::: Given information
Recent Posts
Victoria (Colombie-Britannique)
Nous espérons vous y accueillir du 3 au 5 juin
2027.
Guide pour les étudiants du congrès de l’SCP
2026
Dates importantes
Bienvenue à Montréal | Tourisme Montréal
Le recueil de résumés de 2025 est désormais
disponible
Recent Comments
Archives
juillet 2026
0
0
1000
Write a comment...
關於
::::::
::: Given information
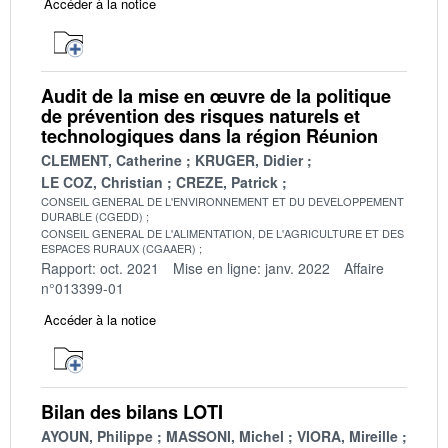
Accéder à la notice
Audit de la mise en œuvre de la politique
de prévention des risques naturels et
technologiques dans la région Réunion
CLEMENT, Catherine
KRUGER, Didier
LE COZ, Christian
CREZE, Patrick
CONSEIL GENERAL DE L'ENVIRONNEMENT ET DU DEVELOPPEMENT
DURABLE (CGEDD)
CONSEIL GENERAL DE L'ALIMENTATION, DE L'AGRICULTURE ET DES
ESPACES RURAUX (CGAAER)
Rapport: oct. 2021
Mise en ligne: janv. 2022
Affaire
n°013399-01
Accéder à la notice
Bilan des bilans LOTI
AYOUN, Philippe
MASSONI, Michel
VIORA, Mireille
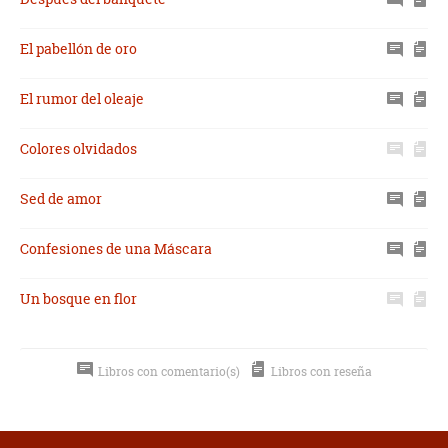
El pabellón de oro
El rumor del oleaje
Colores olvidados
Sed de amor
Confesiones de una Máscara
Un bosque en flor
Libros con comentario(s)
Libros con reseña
::::::
● **Try it**
Your reply should hold nothing but the lines above, from the one containing "Audit de la mise en œuvre de la politique" to the one containing "Libros con reseña", reproduced exactly minus the pictures.

● **Answer for the task**
Audit de la mise en œuvre de la politique
de prévention des risques naturels et
technologiques dans la région Réunion
CLEMENT, Catherine
KRUGER, Didier
LE COZ, Christian
CREZE, Patrick
CONSEIL GENERAL DE L'ENVIRONNEMENT ET DU DEVELOPPEMENT
DURABLE (CGEDD)
CONSEIL GENERAL DE L'ALIMENTATION, DE L'AGRICULTURE ET DES
ESPACES RURAUX (CGAAER)
Rapport: oct. 2021
Mise en ligne: janv. 2022
Affaire
n°013399-01
Accéder à la notice
Bilan des bilans LOTI
AYOUN, Philippe
MASSONI, Michel
VIORA, Mireille
El pabellón de oro
El rumor del oleaje
Colores olvidados
Sed de amor
Confesiones de una Máscara
Un bosque en flor
Libros con comentario(s)
Libros con reseña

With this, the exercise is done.